Sound of Darkness
They saw a small stretch of drive that led to the left—and the remains of scattered cabins that had once been homes.
After Mark made the turn, they noticed the frame of an old chapel.
“That’s got to be the old burial ground, where the students were studying, right around the chapel,” Colleen said.
“Yeah, and look there. That old structure appears to have had work done recently. I’m thinking whoever was in charge of the student on-site work saw to it the place was safe enough for them to set their work area.”
“Seems kind of sad, doesn’t it? I mean, once people lived and worked and had hope here. It had to have been large enough at one time to have a chapel and graveyard,” Colleen said.
There was an open space in front of the cabin and chapel that was now filled with tall grass, but it wasn’t as overgrown as the rest of the surrounding area.
“They must have had it mowed down back when they were studying this place,” Colleen said.
“Yeah. They parked their cars here. When this study went on, they must have had the area cleared. That’s why it’s just overgrown grass now,” Mark said.
Colleen turned back to the dog.
“Let’s see what we’ve got, eh, Red?” she asked. She stepped out of the car, letting Red out.
Mark emerged from the other side.
“One would think, though, if someone was building coffins here and closing women into them, one of the students might have noticed,” Mark said dryly.
“Ah, but they were here before Emily was killed,” Colleen said, studying the notes she had on her phone.
“True,” he agreed. “So...”
“I’m going to check out the chapel,” Colleen said.
“I’ll take that old house,” Mark said. “Red—go with Colleen.”
She smiled. “Now, would you have sent Red with Ragnar?”
“No. But I haven’t slept with Ragnar,” he said, grinning.
Colleen laughed. “You’ll never get over how attracted you are to me,” she said.
“Nope. Never will. Nor will I get over just how much I like it.”
She grinned and walked off—accompanied by Red.
The old chapel seemed as sad to her as the rest of the decaying little compound. The area had probably been too rocky and overgrown for the settlers to sustain any kind of farming, though. From what she understood, people had lived here until after the Civil War.
There were a few broken and rotting pews left in the chapel. Rain had come through. The altar, though, had been made of stone and remained.
It was one room.
And there was nothing in that one room to indicate anyone had used it recently—to build coffins or do anything else.
The roof was only partially there.
Leaves and bracken covered just about everything.
She went back outside. Her cell phone rang. It was Mark.
“This is the place the students were using,” he told her. “Whoever was in charge of the study group definitely made sure the foundation of these ruins was solid. There’s a torn tarp still covering an area where the roof leaks. The wood is deteriorating in the whole of the place, but I can see where an area was swept and cleared at one time for tents and bedrolls for the researchers out here.”
“Anything else?”
“There isn’t much to the cabin here. It’s one big room.”

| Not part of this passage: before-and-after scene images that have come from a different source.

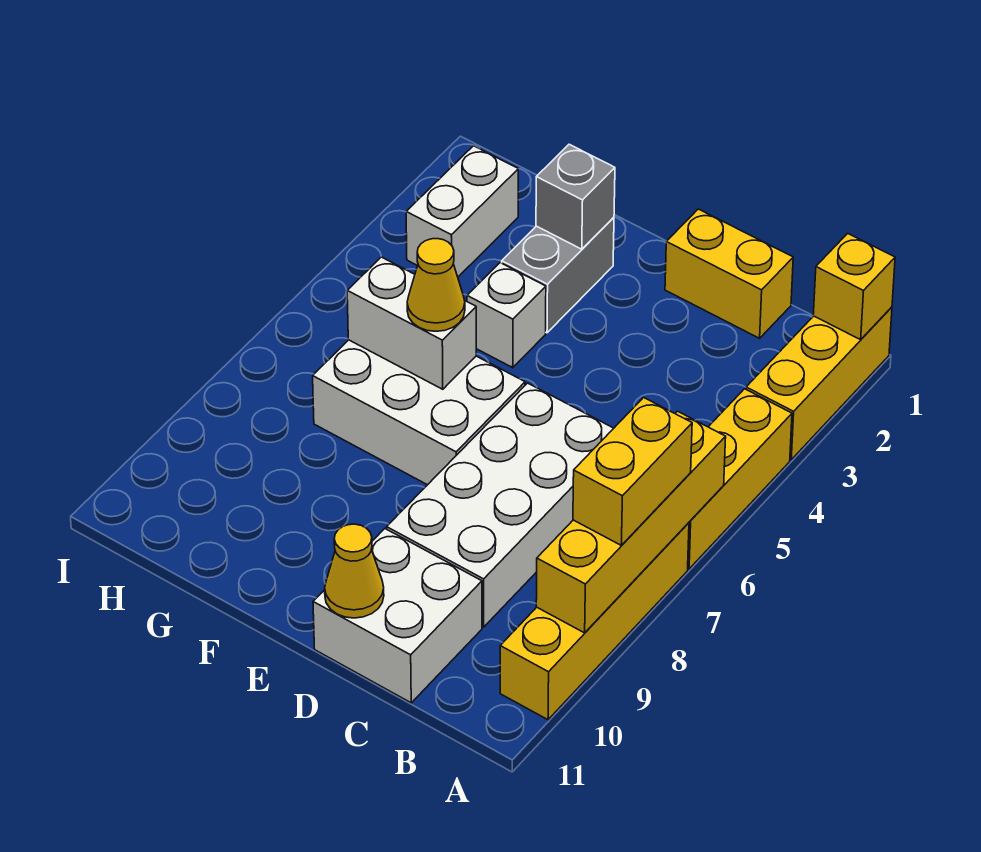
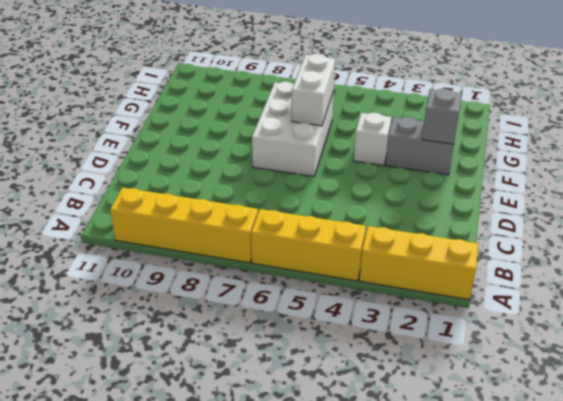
none -> yellow brick C1:D1 level 1
none -> white brick C6:D9 level 1
none -> white brick C10:D11 level 1

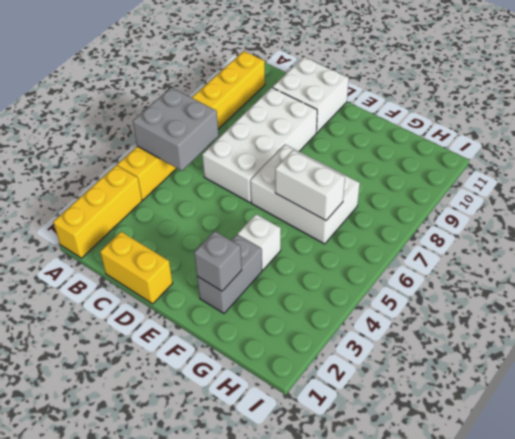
grey brick A5:B6 level 2 -> yellow brick A6:A9 level 2
none -> white brick H2:H3 level 1
none -> yellow brick A1 level 2
none -> yellow cone D11 level 2

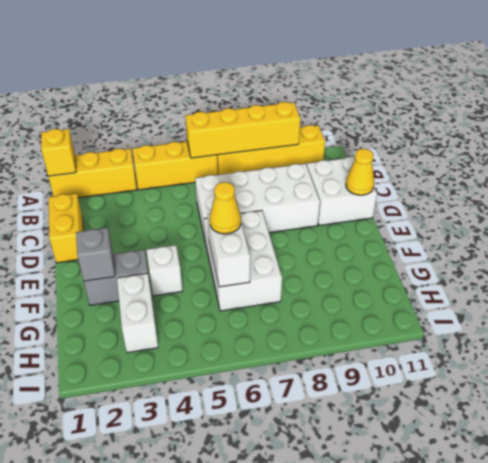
white brick G3:H3 level 1 -> white brick H2:H3 level 1
none -> yellow brick A7:A8 level 3

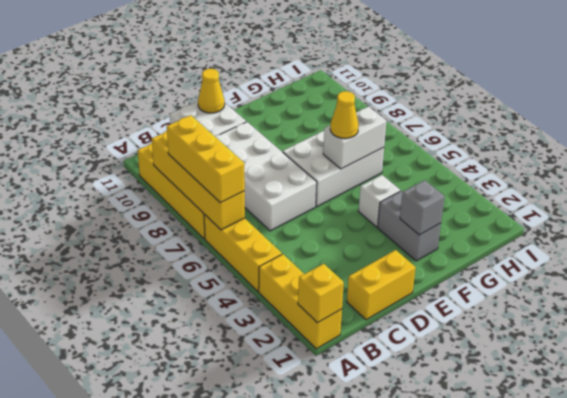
yellow brick A6:A8 level 3 -> yellow brick A7:A8 level 3
none -> white brick H2:H3 level 1

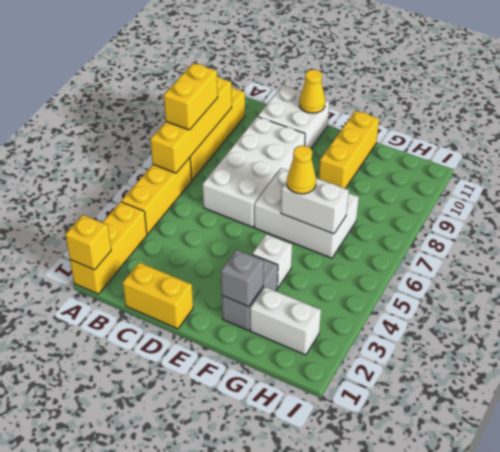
yellow brick F9:F11 level 1 -> none
white brick G2:H2 level 1 -> white brick H2:H3 level 1

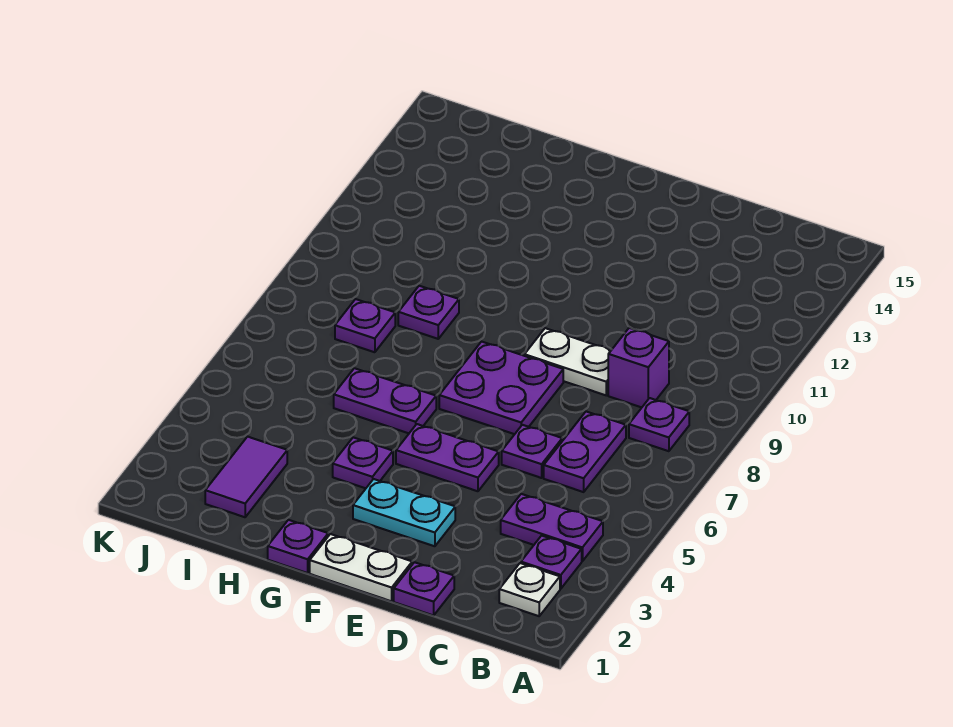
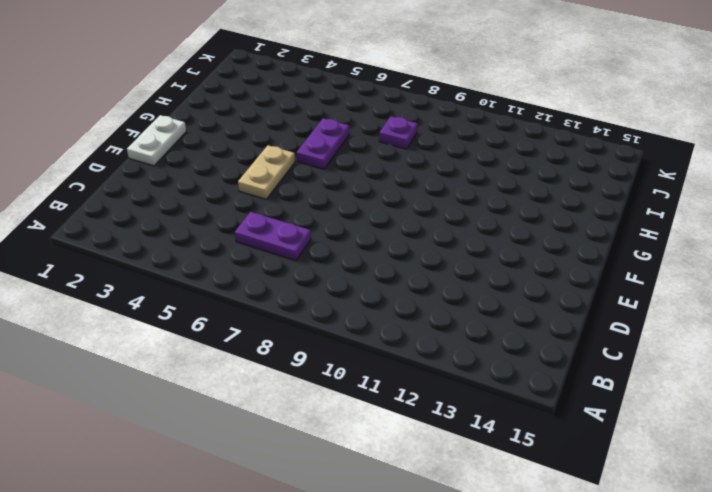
tan plate E5:F5 level 1 -> purple plate E5:F5 level 1
none -> white plate B2 level 1
none -> purple plate B3 level 1
none -> purple plate B4:C4 level 1

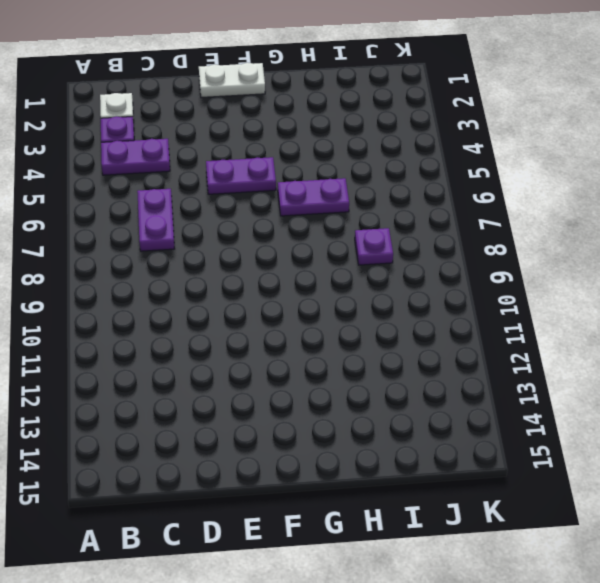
none -> purple plate B8 level 1
none -> purple brick C9 level 1
none -> purple plate D1 level 1

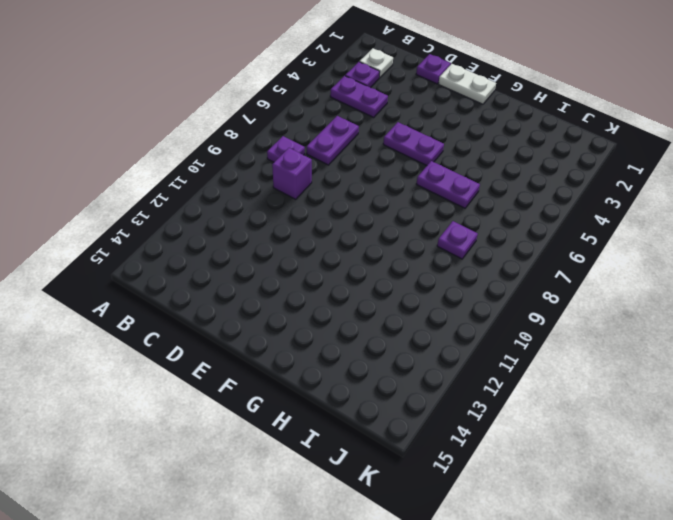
none -> purple plate D6 level 1
none -> white plate D9:E9 level 1
none -> cyan plate E3:F3 level 1

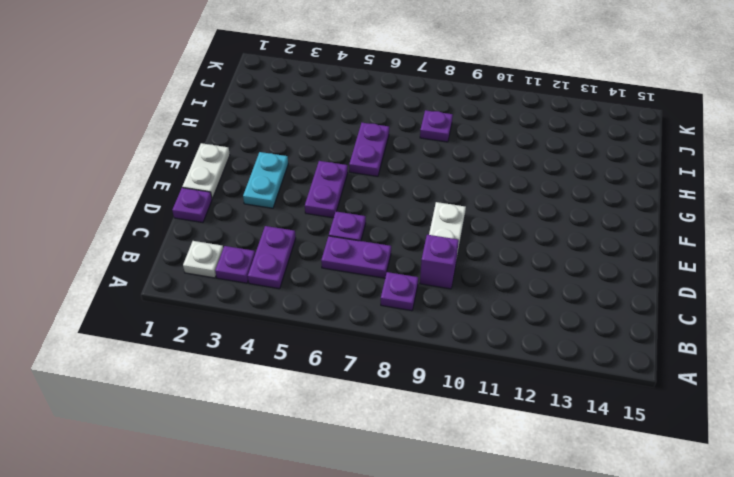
none -> purple plate E7:F8 level 1
none -> purple plate G1 level 1
none -> purple plate G4 level 1

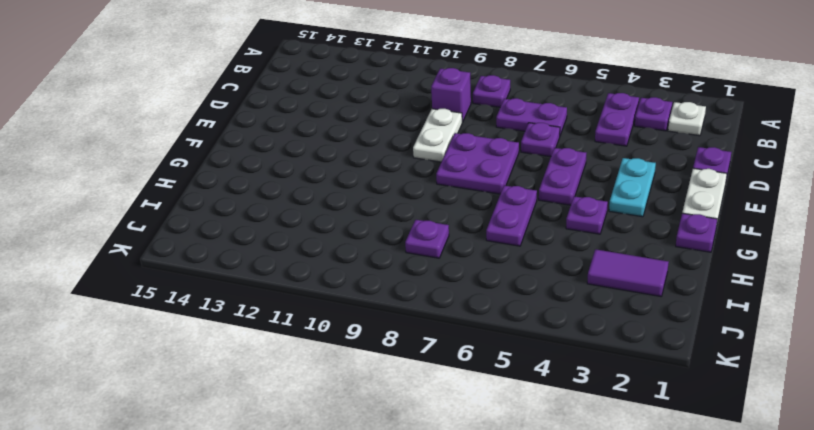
none -> purple plate H9 level 1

“The chapel is one big room too. I’ve just started out to the graveyard. I think I can see a few of the old stone markers Lindberg was telling us about.”
“Okay, meet you there. I believe there are still a few of these cabin remnants we’ll need to go through, but I’ll meet you in the graveyard first.”
“I’ll be there.”
She hung up.
At her side, Red began to growl.
“What is it, boy?” she asked the dog.
He barked and ran through the overgrown profusion of weeds and stones.

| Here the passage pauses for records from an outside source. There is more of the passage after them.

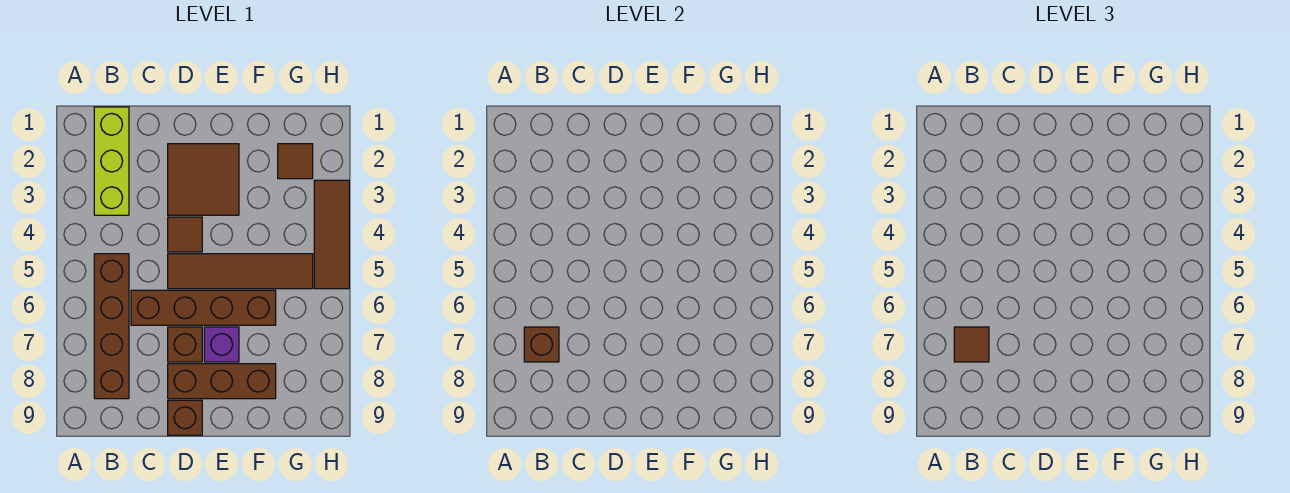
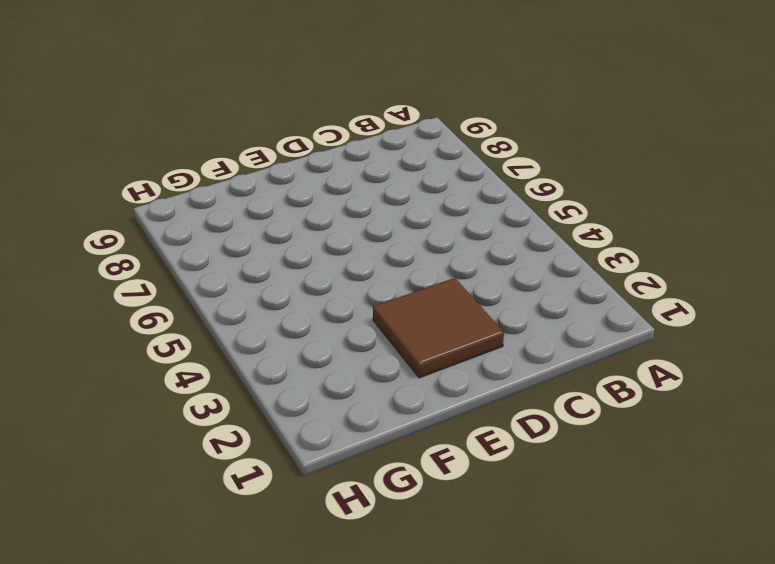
none -> lime brick B1:B3 level 1
none -> brown brick B5:B8 level 1
none -> brown brick C6:F6 level 1

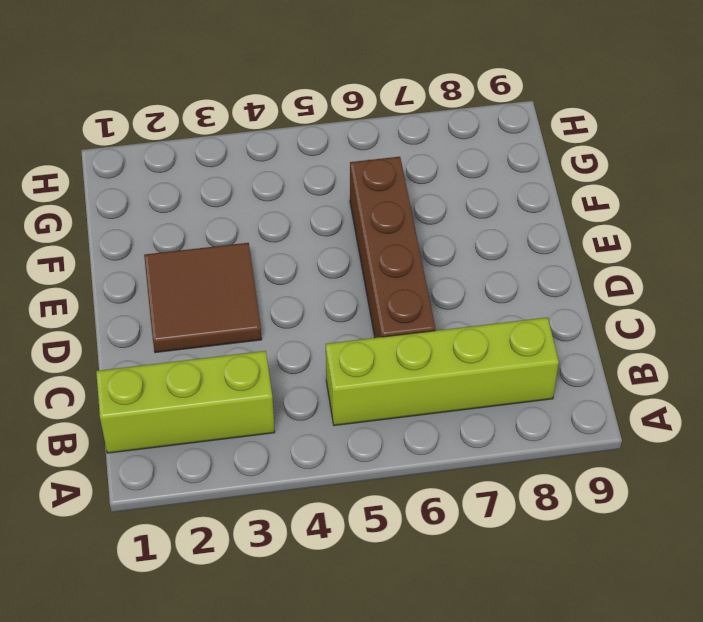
lime brick B5:B8 level 1 -> brown brick B5:B8 level 1
none -> brown tile D4 level 1
none -> brown tile D5:G5 level 1
none -> brown brick D7 level 1

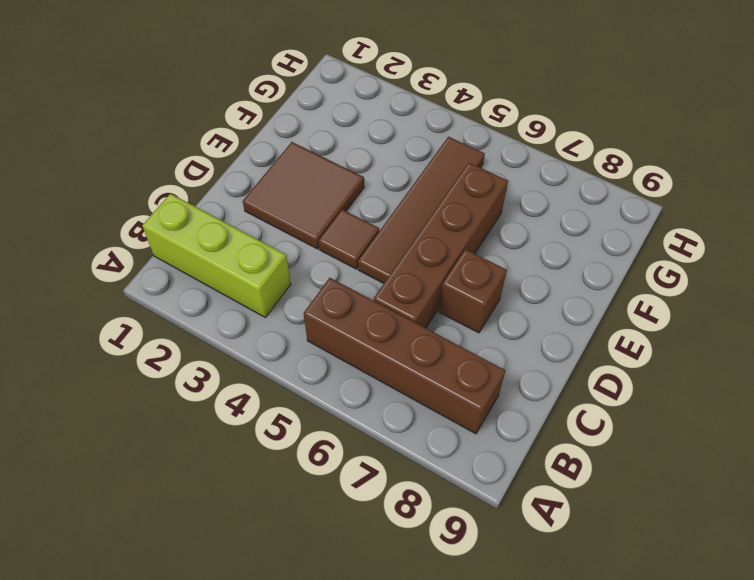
none -> brown brick D8:F8 level 1
none -> brown brick D9 level 1
none -> purple brick E7 level 1

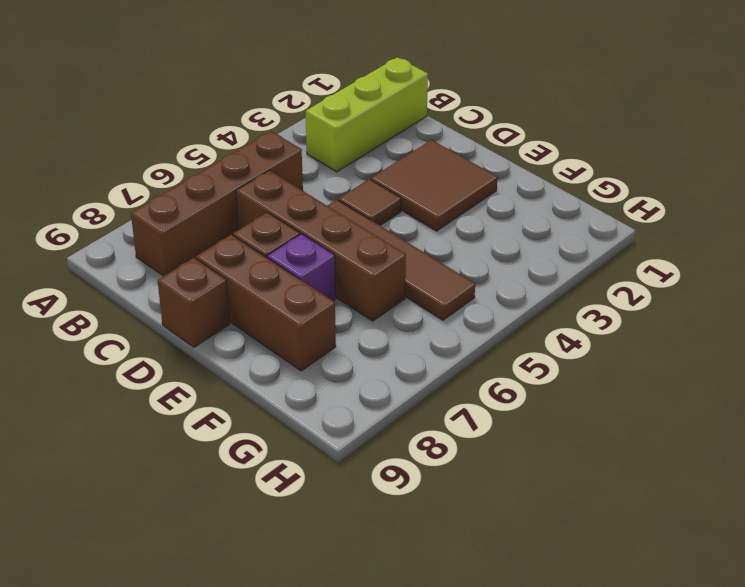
none -> brown tile G2 level 1
none -> brown tile H3:H5 level 1
none -> brown brick B7 level 2

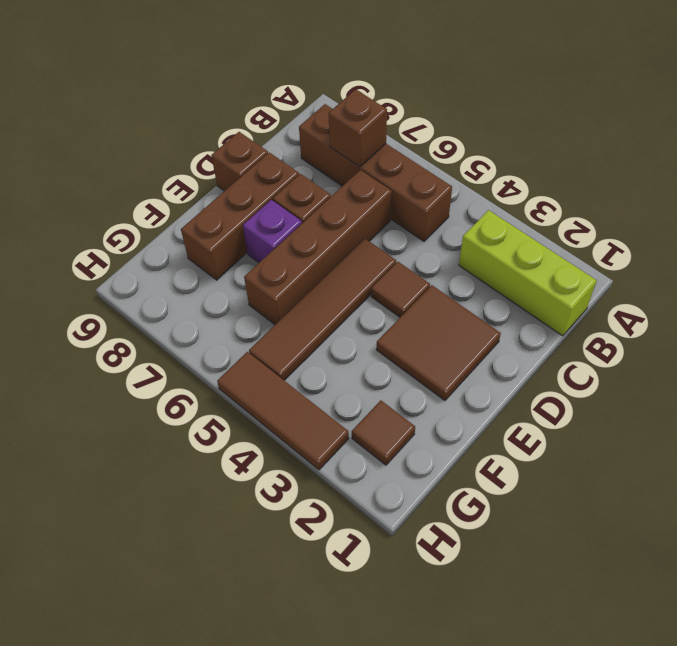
none -> brown tile B7 level 3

Colleen followed him and then stopped as the dog dug furiously at the ground.
“Red, it’s an old graveyard. There’s going to be—” She broke off.
Where he was digging, pieces of broken wood began to appear.

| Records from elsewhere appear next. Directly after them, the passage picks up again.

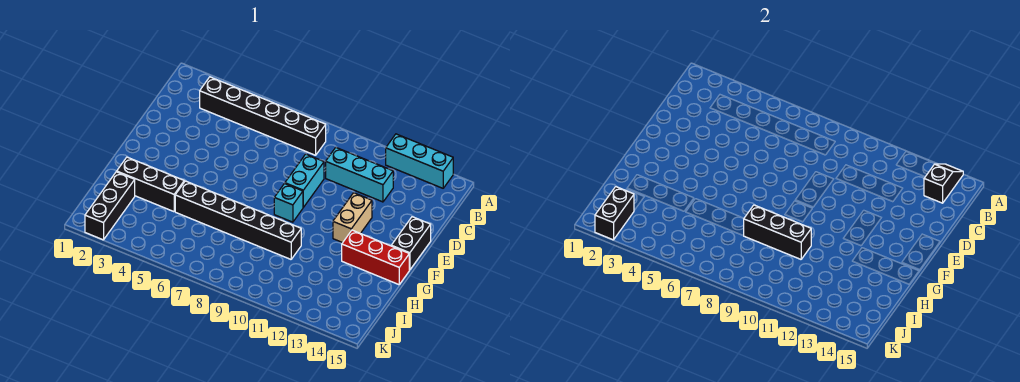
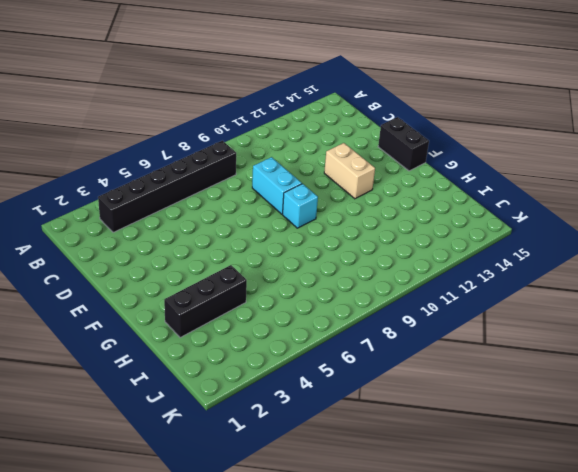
none -> cyan brick A12:A14 level 1
none -> cyan brick C10:C12 level 1
none -> red brick G13:G15 level 1

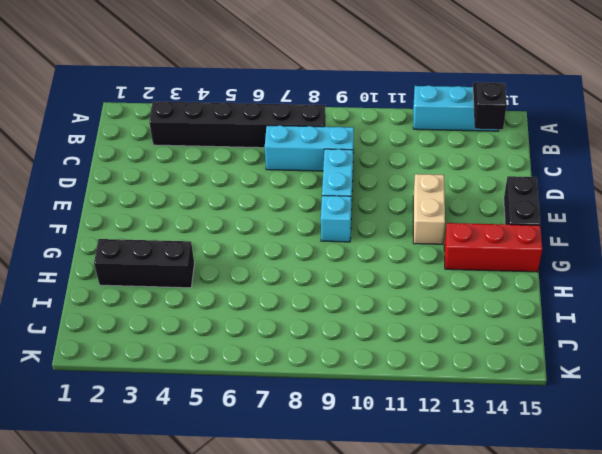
cyan brick C7:C9 level 1 -> cyan brick C10:C12 level 1
none -> black brick H5:H10 level 1
none -> black brick I2:K2 level 1
none -> black brick H8:H10 level 2

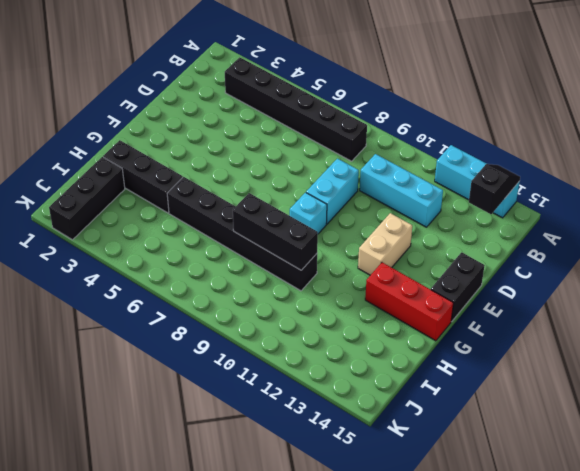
none -> black brick J2:K2 level 2

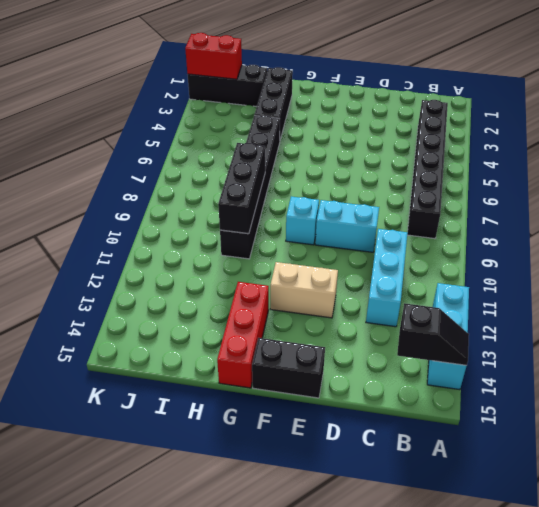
red brick J2:K2 level 2 -> black brick J2:K2 level 2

An old coffin. A very old coffin.
But it wasn’t. The pieces of wood were treated pine.
And in the mix, there were bones. What appeared to be disarticulated finger bones.
“Colleen?”
She looked up. Mark had come out of the old cabin. He was staring at her, frowning.
“Someone has been here,” she said, her voice soft across the distance.
“The students—”
“Not the students,” she said. “Mark, we have another victim.”